Trauma is disruption.
Trauma is the violation of safety.
Trauma is the abuse of power.
Trauma is disconnection.
Trauma is oppression.
Trauma leaves behind core, multilayered wound(s).
Trauma threatens our very survival. And we as human beings are wired to survive.
As a trauma therapist, I always hear trauma symptoms before holding space for the core wound. What we typically call "symptoms"--anxiety, headaches, nightmares etc.--all hold a fragment of trauma endured.
“Symptoms” are entangled voices of the wound(s) desperate to hide and crying to be seen all at once. Experiences like addiction and dissociation are pathologized but deeply listen to their words and you will hear an unrelenting focus on safety and a fierce determination to protect the self. Whatever the external outcome of these experiences, they are rooted in this focus and determination.
It takes a high volume of these voices for us to acknowledge the wound. The louder they are, the more likely we will begin the work of raging, grieving, and restoring. Listening to these stories can feel inconvenient. It gets in the way of being productive! Even as we try and listen to the symptoms, they can feel continuous and unrelentingly loud. They can feel overwhelming and life threatening. Or it can feel like the symptoms are all we have and all we are.
To piece these fragments together and acknowledge the wound is to admit vulnerability. It means we must square with the reality that our power is limited and perhaps that some of the people we most desperately want to recognize our worth and dignity never will . Sometimes it feels safer to stay with symptoms as pathologies. To see the symptoms as the problem. To try and silence the symptoms without hearing the stories they hold.
But just as we are wired to survive, a deep knowledge within us will continue to work to regain equilibrium and honor our dignity-- sometimes gently, sometimes violently-- through these symptoms. These symptoms are often rooted in our bodies-- the record carriers of both our pain and resilience. Our bodies are the uncensored, raw, and real story of what we have endured, lost, survived, and overcome. Using symptoms, our bodies guide us.
We are guided to rage--thereby beginning to acknowledge we are worth far more than what has happened to us. And to motivate us to join community that dismantles the internal and external systems of oppression that continue to wound us.
We are guided to grieve--slowing down enough to honor the parts of us that were denied dignity.
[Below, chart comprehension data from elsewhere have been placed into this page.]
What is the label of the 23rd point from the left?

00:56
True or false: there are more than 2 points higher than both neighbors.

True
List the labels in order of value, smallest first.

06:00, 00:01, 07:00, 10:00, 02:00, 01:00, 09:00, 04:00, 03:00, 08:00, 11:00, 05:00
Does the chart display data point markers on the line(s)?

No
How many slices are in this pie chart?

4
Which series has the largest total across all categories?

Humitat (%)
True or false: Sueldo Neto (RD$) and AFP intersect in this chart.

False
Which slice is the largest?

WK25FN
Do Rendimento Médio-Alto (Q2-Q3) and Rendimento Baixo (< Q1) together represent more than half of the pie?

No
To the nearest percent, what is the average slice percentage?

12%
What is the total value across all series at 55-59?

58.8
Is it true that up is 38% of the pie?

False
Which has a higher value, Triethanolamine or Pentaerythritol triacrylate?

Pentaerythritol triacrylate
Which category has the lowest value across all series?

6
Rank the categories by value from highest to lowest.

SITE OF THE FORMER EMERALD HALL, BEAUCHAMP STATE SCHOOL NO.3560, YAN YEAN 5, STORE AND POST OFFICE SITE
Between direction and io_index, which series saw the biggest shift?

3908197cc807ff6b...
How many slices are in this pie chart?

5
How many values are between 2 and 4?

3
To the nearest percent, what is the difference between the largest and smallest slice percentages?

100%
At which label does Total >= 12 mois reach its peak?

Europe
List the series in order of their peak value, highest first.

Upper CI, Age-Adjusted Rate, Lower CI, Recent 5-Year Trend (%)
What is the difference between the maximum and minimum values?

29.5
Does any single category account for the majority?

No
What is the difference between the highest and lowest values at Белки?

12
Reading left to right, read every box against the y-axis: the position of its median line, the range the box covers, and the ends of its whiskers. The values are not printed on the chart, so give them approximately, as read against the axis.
And to put down the responsibilities we hold that were never actually ours.
We are guided to let go-- reclaiming the space we were told we should not take up and walking away from the people we were told we were supposed to be.
We are guided to create-- discovering joy, play, adventure, and purpose rather than staying frozen in the same view of our self, the same relationships, and the same routines.
We are guided to connect--befriending those parts of ourselves that we abandoned out of shame. And daring to embrace flexible boundaries helping us to locate our communities, partners, friends, and family.
All this comes from the symptoms. Our task is to learn the language of the symptoms. Listen to the stories. And honor the wisdom they contain.